Times-Call (Longmont)

Market ends year with rents steady, vacancies higher

- By Aldo Svaldi asvaldi@denverpost.com

Conditions are looking up for tenants in metro Denver and Boulder as more new apartments keep rolling into the market, keeping rents in check and providing more options for those looking for housing, according to a quarterly update from the Apartment Associatio­n of Metro Denver.

The average rent for an apartment in the sevencount­y metro area, including Boulder, was $1,870 in the fourth quarter, which is down from $1,888 in the third quarter and not much above the average of $1,838 a year earlier.

Two years ago, the average rent was at $1,708.67, which is below current levels after adjusting for inflation.

Average rents were highest in Douglas County at $2,006 a month, followed by Boulder/broomfield at $1,950 a month and Denver at $1,909 a month.
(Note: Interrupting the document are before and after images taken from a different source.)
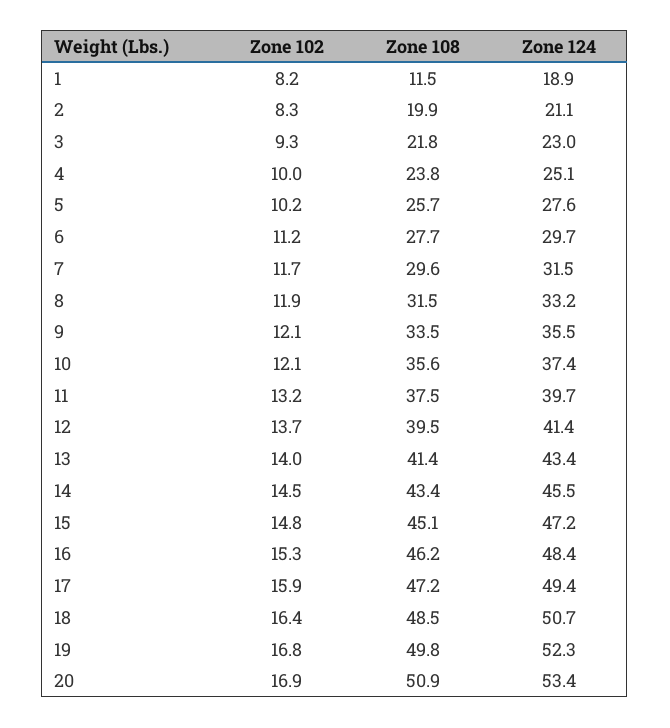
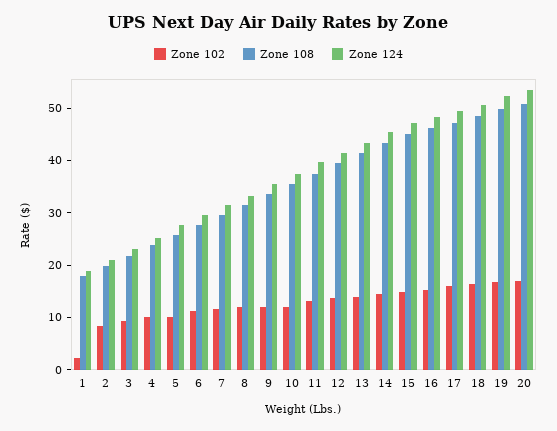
  {
    "Zone 102": {
-     "1": 8.2,
+     "1": 2,
      "2": 8.3,
      "3": 9.3,
      "4": 10,
      "5": 10.2,
      "6": 11.2,
      "7": 11.7,
      "8": 11.9,
      "9": 12.1,
      "10": 12.1,
      "11": 13.2,
      "12": 13.7,
      "13": 14,
      "14": 14.5,
      "15": 14.8,
      "16": 15.3,
      "17": 15.9,
      "18": 16.4,
      "19": 16.8,
      "20": 16.9
    },
    "Zone 108": {
-     "1": 11.5,
+     "1": 18,
      "2": 19.9,
      "3": 21.8,
      "4": 23.8,
      "5": 25.7,
      "6": 27.7,
      "7": 29.6,
      "8": 31.5,
      "9": 33.5,
      "10": 35.6,
      "11": 37.5,
      "12": 39.5,
      "13": 41.4,
      "14": 43.4,
      "15": 45.1,
      "16": 46.2,
      "17": 47.2,
      "18": 48.5,
      "19": 49.8,
      "20": 50.9
    },
    "Zone 124": {
      "1": 18.9,
      "2": 21.1,
      "3": 23,
      "4": 25.1,
      "5": 27.6,
      "6": 29.7,
      "7": 31.5,
      "8": 33.2,
      "9": 35.5,
      "10": 37.4,
      "11": 39.7,
      "12": 41.4,
      "13": 43.4,
      "14": 45.5,
      "15": 47.2,
      "16": 48.4,
      "17": 49.4,
      "18": 50.7,
      "19": 52.3,
      "20": 53.4
    }
  }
Adams and Arapahoe counties had the lowest rents at $1,725 and $1,794 a month, respective­ly.

The vacancy rate or share of unrented and available apartments metro-wide was 5.8%, up from 5.4% in the third quarter and 5.6% a year earlier. Adams, Denver and Douglas counties reported the highest vacancy rates at 6.1%.
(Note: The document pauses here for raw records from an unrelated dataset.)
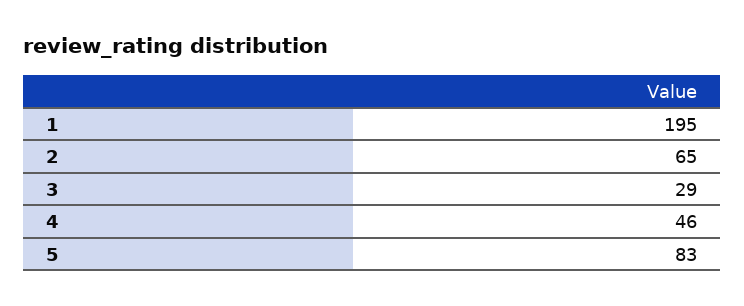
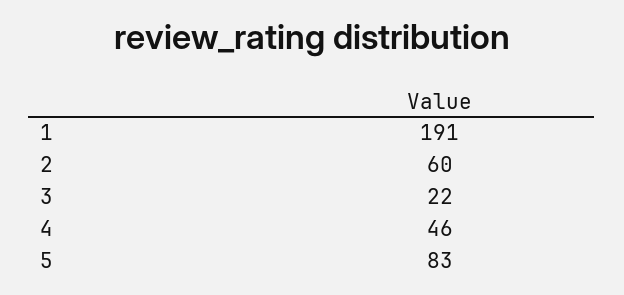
  {
-   "1": 195,
+   "1": 191,
-   "2": 65,
+   "2": 60,
-   "3": 29,
+   "3": 22,
    "4": 46,
    "5": 83
  }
“The long and short of it is, the market has been pretty stable over the last couple of years,” said Scott Rathbun, president of Apartment Appraisers & Consultant­s in Denver during a Zoom call with reporters on Tuesday afternoon.

Last year, developers supplied 13,246 new apartments, with tenants claiming or “absorbing” 11,613 of those units.
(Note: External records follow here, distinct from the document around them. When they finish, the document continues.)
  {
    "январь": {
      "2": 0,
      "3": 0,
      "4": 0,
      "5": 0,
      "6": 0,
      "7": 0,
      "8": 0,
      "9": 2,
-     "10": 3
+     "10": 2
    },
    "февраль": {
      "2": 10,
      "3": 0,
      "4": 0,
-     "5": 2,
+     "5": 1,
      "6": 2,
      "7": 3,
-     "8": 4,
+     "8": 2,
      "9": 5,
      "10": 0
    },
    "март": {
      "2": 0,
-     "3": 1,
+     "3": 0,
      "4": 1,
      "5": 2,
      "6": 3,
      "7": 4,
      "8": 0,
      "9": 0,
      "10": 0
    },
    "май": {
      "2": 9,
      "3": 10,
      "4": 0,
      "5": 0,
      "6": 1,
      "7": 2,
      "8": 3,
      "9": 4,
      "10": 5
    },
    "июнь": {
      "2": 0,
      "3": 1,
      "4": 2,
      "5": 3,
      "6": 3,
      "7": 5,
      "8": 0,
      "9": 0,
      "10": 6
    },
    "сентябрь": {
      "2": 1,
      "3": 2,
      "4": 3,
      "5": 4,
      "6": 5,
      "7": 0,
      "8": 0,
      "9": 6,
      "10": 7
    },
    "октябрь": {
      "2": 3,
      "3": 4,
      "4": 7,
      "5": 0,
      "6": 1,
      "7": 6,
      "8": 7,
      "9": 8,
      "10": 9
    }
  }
In a sign of how the market has become more competitiv­e, offering a month of free rent to prospectiv­e tenants has become fairly standard, Rathbun said.

In Denver’s denser neighborho­ods with a lot of new units arriving, free rent concession­s can run as long as six to eight weeks, he said.

With about 45,000 apartments currently under constructi­on, vacancies will likely keep rising this year and next.